Open Source More Secure?

June 14th, 2006: Antivirus vendor Trend Micro has added its voice to the open vs closed source security debate, saying that open-source software is by default more secure than proprietary code due variety of distributions.

Trend Micro claims that it is the many flavours of Linux distributions that give it the security edge. Even though they all use the same kernel, a piece of malicious code written for one distribution will not work for another.

“Open source is more secure. Period,” Raimund Genes, chief technical officer for anti-malware at Trend, told ZDNet. “More people control the codebase, they can react immediately to vulnerabilties, and open source doesn't have so much of a problem with legacy code because of the number of distributions.”

This view is more or less shared by Red Hat’s security response team lead Mark Cox, who agrees that Linux is less susceptible to critical vulnerabilities.

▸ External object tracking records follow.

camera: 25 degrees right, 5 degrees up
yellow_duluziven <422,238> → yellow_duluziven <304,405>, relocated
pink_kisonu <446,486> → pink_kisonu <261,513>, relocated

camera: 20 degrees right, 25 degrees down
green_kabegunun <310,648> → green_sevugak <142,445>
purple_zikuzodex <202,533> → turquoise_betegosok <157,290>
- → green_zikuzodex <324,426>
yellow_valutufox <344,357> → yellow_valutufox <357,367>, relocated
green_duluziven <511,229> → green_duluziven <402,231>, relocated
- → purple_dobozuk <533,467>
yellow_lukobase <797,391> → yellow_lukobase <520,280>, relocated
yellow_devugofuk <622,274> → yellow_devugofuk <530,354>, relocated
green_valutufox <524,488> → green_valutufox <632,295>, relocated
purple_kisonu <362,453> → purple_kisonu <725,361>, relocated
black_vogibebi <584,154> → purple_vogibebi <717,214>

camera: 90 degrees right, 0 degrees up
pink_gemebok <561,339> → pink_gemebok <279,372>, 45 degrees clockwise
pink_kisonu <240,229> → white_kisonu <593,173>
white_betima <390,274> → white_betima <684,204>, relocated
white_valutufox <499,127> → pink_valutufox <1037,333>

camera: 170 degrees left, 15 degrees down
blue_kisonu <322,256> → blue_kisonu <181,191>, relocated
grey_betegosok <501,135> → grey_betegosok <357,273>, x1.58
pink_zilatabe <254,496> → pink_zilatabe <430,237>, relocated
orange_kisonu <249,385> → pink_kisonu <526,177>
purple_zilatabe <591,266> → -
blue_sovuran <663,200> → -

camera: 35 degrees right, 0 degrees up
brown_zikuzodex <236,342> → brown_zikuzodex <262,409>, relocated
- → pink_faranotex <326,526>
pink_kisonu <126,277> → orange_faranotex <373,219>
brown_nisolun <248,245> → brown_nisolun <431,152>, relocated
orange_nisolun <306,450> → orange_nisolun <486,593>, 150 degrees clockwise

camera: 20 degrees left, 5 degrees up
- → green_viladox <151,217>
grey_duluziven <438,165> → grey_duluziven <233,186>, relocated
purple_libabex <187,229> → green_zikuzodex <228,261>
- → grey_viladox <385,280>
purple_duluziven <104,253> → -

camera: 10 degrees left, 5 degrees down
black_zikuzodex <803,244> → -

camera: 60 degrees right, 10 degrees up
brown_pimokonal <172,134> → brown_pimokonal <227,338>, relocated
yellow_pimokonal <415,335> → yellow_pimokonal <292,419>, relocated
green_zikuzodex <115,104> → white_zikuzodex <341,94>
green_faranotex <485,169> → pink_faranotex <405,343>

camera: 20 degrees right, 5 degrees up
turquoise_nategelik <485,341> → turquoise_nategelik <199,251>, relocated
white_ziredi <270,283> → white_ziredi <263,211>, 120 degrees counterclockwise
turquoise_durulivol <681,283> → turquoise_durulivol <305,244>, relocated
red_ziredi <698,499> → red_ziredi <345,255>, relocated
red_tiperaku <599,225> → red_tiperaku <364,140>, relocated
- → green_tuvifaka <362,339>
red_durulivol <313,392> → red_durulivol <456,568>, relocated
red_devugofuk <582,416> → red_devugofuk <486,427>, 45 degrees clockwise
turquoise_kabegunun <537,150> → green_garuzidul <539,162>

“Ten years ago, Apache was designed to address buffer overflows, and has been successful,” says Cox. “It's harder to write a worm for Linux because there haven't been that many critical vulnerabilities found, and even those are harder to exploit because of the diversity.”

Genes also says that because issues are openly discussed within the community, response time to exposed vulnerabilities is immediate.

Because its code is open and freely available, open-source software is seen as vulnerable by those that believe secrecy equals security. DevX’s executive editor A. Russell Jones sums this argument up saying that “the open-source model, which lets anyone modify source code and sell or distribute the results, virtually guarantees that someone, somewhere, will insert malicious code into the source.”

On the other side of the debate, champions of open-source say that its openness is exactly what makes it secure. By giving malware writers the source, security has to be written to take this ‘worst-case scenario’ into account. “Starting from worst-case assumptions is just plain common sense. Any other security plan is simply madness,” says Mark Stone, Director of Product Development for ManyOne Networks. “Open Source software inherently takes this approach to security.”

The debate has been running for years, however it has been heating up of late as open-source solutions become increasingly attractive to businesses and governments.